1. determined the potential for iron mobilization in response to Fe(II) production,

2. established rates of CH₄ and CO₂ formation,

3. established an inventory of the microbial communities in sedimentary units, and

4. detected changes in total microbial population size by determining 16S rRNA gene copy numbers

as a function of increased temperature and enhanced organic matter availability. This was achieved through a combination of geochemical analyses of the soil, microcosm incubations, and 16S rRNA gene-based molecular investigations. Combining these measurements, we obtained quantitative data on the three different units, potential as sources of Fe(II) and greenhouse gases due to increasing temperature and the availability of fresh OM.

Materials and methods

Sampling site

Sediment was collected in August 2015 at an erosion surface of a gulley incised into sediments deposited below the former marine limit (62 m.a.s.l.) at the mouth of Bolterdalen, central Spitsbergen (78°10.36′N, 15°56.83′E; Figure 1). Bolterdalen is a north–south-oriented tributary valley to the main valley Adventdalen. Meltwater from the glaciers Scott Turnerbreen and Rieperbreen drains through Bolterdalen and talus deposits cover the valley sides. The climate is polar tundra (Humlum, Instanes, and Sollid 2003) with a mean annual air temperature of −4.6°C and a mean annual precipitation of 181 mm (1981–2010) at Svalbard Airport, 8 m.a.s.l., 10 km westwards (Førland et al. 2011). The permafrost is continuous with a thickness in coastal areas of ~100 m (Liestøl 1977) and has an active layer thickness of ~0.8 m (Christiansen et al. 2010).

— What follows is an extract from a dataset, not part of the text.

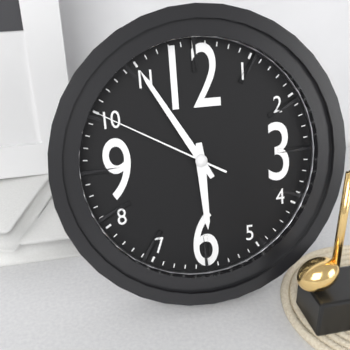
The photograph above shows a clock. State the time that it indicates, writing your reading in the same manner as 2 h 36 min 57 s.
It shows 5 h 55 min 50 s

Figure 1. Adventdalen and the sampling site in Bolterdalen (www.toposvalbard.npolar.no).

Locally, the sampling location is known as the “Whalebone Site” due to the exposure of a whalebone in the sediments. The Holocene history and sedimentary facies of this outcrop have been described in detail by Lønne (2005) because of the representativeness of the site for the valley infill sediments found within the region (Gilbert et al. 2018). In brief, the sediments were deposited during a period of glacier advance in Bolterdalen in the Early Holocene (~9.8–9.6 ka BP; Lønne 2005). Unit 1 (equivalent to Unit 4 in Lønne 2005) is a diamicton consisting of former glaciofluvial and delta deposits, which has been subglacially entrained during glacier advance and deposited as a submarine deformation till. Unit 2 (equivalent to the upper part of Unit 3 in Lønne 2005) is a sandy, laminated beach facies formed as wave-influenced foreset beds during delta progradation into the Early Holocene Adventfjorden. Unit 3 (equivalent to the lower part of Unit 3 in Lønne 2005) is of marine origin and is a muddy delta facies, alternating between laminated beds, mudflows, and gravelly debris flows, developed as a foreset at a more distal position of the progradation than Unit 2. Unit 3 is rich in shells such as Mya truncata, which form local hotspots of Fe-oxyhydroxides as indicated by the presence of Fe(OOH) deposits in the vicinity of the shells. A whalebone is also redeposited in this unit after being subglacially transported from the former beach. All three units are easily distinguishable in the field by color (Figure 2). The thermal characteristics of the sedimentary units are complicated by their exposure following recent gully incision. This commenced after diversion of the watercourse upstream at some point in time after 1991, resulting in rapid gulley incision thereafter. As a result, Unit 1 is typical of the active layer in the area, and Units 2 and 3 have been transformed into the active layer following recent permafrost thaw.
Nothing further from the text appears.